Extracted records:
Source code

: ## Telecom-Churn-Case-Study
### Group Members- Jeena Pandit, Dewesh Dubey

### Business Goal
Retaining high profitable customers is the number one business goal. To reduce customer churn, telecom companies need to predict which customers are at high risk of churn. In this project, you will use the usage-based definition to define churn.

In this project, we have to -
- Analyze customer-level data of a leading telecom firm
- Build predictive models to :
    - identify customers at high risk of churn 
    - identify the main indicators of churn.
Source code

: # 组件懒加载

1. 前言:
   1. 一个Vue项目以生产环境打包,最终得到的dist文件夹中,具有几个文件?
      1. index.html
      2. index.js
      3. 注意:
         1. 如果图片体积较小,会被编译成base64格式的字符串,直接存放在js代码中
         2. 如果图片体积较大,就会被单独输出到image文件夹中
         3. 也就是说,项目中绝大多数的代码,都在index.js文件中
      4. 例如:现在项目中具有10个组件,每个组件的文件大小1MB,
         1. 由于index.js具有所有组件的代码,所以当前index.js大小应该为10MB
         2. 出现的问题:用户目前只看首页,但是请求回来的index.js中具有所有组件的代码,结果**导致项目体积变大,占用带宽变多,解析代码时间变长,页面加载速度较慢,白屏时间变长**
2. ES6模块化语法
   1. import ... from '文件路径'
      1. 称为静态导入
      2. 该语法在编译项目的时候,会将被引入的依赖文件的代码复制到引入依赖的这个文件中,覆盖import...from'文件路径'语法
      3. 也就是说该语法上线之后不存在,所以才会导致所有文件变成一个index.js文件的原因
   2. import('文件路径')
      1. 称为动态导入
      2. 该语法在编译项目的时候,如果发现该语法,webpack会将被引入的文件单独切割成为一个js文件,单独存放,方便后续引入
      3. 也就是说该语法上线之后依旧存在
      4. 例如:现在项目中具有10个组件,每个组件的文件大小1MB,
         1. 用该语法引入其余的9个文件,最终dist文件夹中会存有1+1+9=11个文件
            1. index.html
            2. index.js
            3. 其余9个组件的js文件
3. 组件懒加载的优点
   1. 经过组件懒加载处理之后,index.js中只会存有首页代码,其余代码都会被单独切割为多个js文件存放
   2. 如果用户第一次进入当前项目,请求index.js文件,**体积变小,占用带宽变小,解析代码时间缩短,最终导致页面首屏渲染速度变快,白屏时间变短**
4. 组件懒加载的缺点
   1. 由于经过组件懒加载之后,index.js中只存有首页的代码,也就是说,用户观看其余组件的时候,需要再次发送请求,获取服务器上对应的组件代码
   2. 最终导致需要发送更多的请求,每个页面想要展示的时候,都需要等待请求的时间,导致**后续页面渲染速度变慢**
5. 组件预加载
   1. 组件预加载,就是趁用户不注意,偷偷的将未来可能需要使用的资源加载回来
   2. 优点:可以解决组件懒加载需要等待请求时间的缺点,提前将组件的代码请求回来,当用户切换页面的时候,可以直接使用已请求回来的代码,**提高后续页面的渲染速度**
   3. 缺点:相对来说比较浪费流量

• Task instructions
Transcribe all the entries exactly, as they stand.

• Answer to this task
Source code

: ## Telecom-Churn-Case-Study
### Group Members- Jeena Pandit, Dewesh Dubey

### Business Goal
Retaining high profitable customers is the number one business goal. To reduce customer churn, telecom companies need to predict which customers are at high risk of churn. In this project, you will use the usage-based definition to define churn.

In this project, we have to -
- Analyze customer-level data of a leading telecom firm
- Build predictive models to :
    - identify customers at high risk of churn 
    - identify the main indicators of churn.
Source code

: # 组件懒加载

1. 前言:
   1. 一个Vue项目以生产环境打包,最终得到的dist文件夹中,具有几个文件?
      1. index.html
      2. index.js
      3. 注意:
         1. 如果图片体积较小,会被编译成base64格式的字符串,直接存放在js代码中
         2. 如果图片体积较大,就会被单独输出到image文件夹中
         3. 也就是说,项目中绝大多数的代码,都在index.js文件中
      4. 例如:现在项目中具有10个组件,每个组件的文件大小1MB,
         1. 由于index.js具有所有组件的代码,所以当前index.js大小应该为10MB
         2. 出现的问题:用户目前只看首页,但是请求回来的index.js中具有所有组件的代码,结果**导致项目体积变大,占用带宽变多,解析代码时间变长,页面加载速度较慢,白屏时间变长**
2. ES6模块化语法
   1. import ... from '文件路径'
      1. 称为静态导入
      2. 该语法在编译项目的时候,会将被引入的依赖文件的代码复制到引入依赖的这个文件中,覆盖import...from'文件路径'语法
      3. 也就是说该语法上线之后不存在,所以才会导致所有文件变成一个index.js文件的原因
   2. import('文件路径')
      1. 称为动态导入
      2. 该语法在编译项目的时候,如果发现该语法,webpack会将被引入的文件单独切割成为一个js文件,单独存放,方便后续引入
      3. 也就是说该语法上线之后依旧存在
      4. 例如:现在项目中具有10个组件,每个组件的文件大小1MB,
         1. 用该语法引入其余的9个文件,最终dist文件夹中会存有1+1+9=11个文件
            1. index.html
            2. index.js
            3. 其余9个组件的js文件
3. 组件懒加载的优点
   1. 经过组件懒加载处理之后,index.js中只会存有首页代码,其余代码都会被单独切割为多个js文件存放
   2. 如果用户第一次进入当前项目,请求index.js文件,**体积变小,占用带宽变小,解析代码时间缩短,最终导致页面首屏渲染速度变快,白屏时间变短**
4. 组件懒加载的缺点
   1. 由于经过组件懒加载之后,index.js中只存有首页的代码,也就是说,用户观看其余组件的时候,需要再次发送请求,获取服务器上对应的组件代码
   2. 最终导致需要发送更多的请求,每个页面想要展示的时候,都需要等待请求的时间,导致**后续页面渲染速度变慢**
5. 组件预加载
   1. 组件预加载,就是趁用户不注意,偷偷的将未来可能需要使用的资源加载回来
   2. 优点:可以解决组件懒加载需要等待请求时间的缺点,提前将组件的代码请求回来,当用户切换页面的时候,可以直接使用已请求回来的代码,**提高后续页面的渲染速度**
   3. 缺点:相对来说比较浪费流量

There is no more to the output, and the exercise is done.